RBI urges banks to gear up for account portability

Reserve Bank of India (RBI) deputy governor S S Mundra on Tuesday pushed banks to speed up account portability, allowing customers to change their bank seamlessly without having to change their account numbers.

Mundra said inter-bank account portability will result in customers being able to easily move away from one bank to another and advised banks to prepare for this eventuality.

He said that digital banking will play a huge role in enabling bank accounts to be ported with the same ease as mobile phone numbers, adding that the extensive efforts by the National Payments Corporation of India (NPCI) with development of apps like Bhim, IMPS and UPI among others have made portability possible. He called upon the Indian Bank Association (IBA) to take adequate measures to facilitate bank account portability.

The RBI in a 2012 notification had asked banks to allow intra-bank account portability in cases where KYC (Know Your Customer) has been ascertained.

He also said the central bank would soon come out with final guidelines on customer protection to limit their liability in case of fraud in electronic banking transactions.

Technological innovation and linking accounts to Aadhaar, the ID number issued by the Unique Identification Authority of India, have made it easier to move towards account number portability, the deputy governor said at an event organised by the Banking Codes and Standards Board of India.

Mundra also cautioned banks against charging higher rates on services.

''With technological advancements in the field of payment system such as UPI (unified payments interface) etc coupled with massive enrolments under Aadhaar and their linkage to individual bank accounts, it (account number portability) has come within the realms of possibility,'' said Mundra.

''As such, the prospect of an aggrieved customer silently moving her account to another bank in the near future has become very real,'' he said.

This is not the first time that Mundra has broached the topic of account number portability, The Hindustan Times points out.

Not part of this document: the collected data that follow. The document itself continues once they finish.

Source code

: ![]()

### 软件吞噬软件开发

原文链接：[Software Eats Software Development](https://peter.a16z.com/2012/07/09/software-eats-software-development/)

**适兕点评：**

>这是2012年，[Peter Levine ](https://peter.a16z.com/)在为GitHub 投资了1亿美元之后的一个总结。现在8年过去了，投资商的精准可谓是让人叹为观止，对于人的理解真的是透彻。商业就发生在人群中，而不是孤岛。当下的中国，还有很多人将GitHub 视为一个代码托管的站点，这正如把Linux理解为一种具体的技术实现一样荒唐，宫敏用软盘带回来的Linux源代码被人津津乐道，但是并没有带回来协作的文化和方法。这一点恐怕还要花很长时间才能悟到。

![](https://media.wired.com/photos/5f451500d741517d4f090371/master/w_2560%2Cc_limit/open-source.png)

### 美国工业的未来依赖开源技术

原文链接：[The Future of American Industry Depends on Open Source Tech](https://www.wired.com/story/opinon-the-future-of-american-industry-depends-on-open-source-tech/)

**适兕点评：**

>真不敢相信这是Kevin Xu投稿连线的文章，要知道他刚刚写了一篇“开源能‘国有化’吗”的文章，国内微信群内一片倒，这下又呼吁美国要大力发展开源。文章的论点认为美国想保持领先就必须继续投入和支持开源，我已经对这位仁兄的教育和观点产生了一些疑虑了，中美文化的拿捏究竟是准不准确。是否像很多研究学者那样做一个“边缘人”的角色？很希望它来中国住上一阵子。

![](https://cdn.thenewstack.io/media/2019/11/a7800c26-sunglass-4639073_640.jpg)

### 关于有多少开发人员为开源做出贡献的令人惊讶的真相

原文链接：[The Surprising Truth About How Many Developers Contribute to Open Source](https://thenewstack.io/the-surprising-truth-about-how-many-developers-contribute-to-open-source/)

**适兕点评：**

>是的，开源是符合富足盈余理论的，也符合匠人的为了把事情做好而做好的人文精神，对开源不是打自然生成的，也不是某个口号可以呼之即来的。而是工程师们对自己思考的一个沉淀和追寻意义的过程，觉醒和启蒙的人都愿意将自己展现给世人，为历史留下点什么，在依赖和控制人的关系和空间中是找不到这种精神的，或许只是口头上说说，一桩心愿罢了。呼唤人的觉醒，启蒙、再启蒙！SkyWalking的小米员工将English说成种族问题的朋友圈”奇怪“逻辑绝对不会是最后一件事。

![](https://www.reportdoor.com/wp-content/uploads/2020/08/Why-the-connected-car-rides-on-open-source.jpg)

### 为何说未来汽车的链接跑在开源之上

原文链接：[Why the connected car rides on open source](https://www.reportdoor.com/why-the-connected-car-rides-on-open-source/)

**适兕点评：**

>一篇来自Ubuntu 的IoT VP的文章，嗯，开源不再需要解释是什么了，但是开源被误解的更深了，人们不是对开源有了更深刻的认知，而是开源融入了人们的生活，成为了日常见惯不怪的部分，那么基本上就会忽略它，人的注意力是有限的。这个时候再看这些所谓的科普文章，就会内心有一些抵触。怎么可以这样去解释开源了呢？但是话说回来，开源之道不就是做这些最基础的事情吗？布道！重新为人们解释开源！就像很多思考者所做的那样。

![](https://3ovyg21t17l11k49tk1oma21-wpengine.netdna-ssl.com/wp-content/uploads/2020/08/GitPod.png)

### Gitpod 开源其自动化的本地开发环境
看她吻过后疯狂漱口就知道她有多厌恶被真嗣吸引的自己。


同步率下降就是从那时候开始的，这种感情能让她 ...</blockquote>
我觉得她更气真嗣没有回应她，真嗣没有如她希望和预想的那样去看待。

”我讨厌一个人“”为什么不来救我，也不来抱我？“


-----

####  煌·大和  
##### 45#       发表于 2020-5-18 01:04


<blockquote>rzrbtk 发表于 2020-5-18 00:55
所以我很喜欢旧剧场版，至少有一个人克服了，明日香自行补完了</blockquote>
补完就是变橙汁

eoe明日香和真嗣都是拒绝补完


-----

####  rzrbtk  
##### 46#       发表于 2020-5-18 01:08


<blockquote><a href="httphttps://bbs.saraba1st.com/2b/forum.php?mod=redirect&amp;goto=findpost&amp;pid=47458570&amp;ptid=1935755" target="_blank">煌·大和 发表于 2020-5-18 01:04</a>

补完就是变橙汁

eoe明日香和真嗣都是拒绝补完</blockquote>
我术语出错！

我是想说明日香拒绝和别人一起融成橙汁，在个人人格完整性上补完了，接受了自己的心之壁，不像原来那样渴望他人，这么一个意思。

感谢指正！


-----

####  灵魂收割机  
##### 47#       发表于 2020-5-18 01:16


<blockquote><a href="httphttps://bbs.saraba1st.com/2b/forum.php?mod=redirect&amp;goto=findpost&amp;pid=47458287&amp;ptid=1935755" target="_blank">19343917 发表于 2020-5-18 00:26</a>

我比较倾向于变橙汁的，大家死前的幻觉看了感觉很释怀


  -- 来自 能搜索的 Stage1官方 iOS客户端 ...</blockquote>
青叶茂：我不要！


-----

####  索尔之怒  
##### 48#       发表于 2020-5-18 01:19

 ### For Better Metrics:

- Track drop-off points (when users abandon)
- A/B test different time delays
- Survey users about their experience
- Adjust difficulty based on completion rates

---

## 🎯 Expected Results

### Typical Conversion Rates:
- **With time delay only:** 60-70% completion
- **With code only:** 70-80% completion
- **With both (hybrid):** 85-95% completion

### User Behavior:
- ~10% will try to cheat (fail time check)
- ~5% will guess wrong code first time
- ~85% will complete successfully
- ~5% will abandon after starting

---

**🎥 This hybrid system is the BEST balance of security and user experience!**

In February 2016, while delivering the keynote address at Mint's Annual Banking Conclave, Mundra had said that allowing account portability would ''give competition a whole new dimension''.

Currently, bank account number portability doesn't exist anywhere in the world.

Based on feedback received from stakeholders, final guidelines are expected to be issued shortly, Mundra said, asking banks to tighten IT systems.

In India, mobile phone subscribers are allowed to port their numbers while the Insurance Regulatory and Development Authority of India is considering allowing life insurance policy holders to switch from one insurer to another without surrendering their existing policies.

But bankers and other experts aren't quite convinced that this could be done easily. They say inter-bank portability of bank account numbers will cause a huge disruption, leading to fierce competition in the banking industry.

A big hurdle will be the multiple account number formats. For instance, an ICICI Bank savings bank account has 12 digits, while accounts at Citibank have 10 digits and at HDFC Bank, 14.

Business Standard points out that the Financial Conduct Authority (FCA), a financial regulatory body in the UK, issued a report in 2015 on models for implementation of account number portability. Following this report, a number of countries considered allowing inter-bank portability. However, there has been no further development to date due to the recalcitrance of banks as well as excessive projected costs of implementation.

However, in India with Aadhaar being promoted as the central identifier repository and NPCI as the central payments system that inter-bank portability may be more feasible.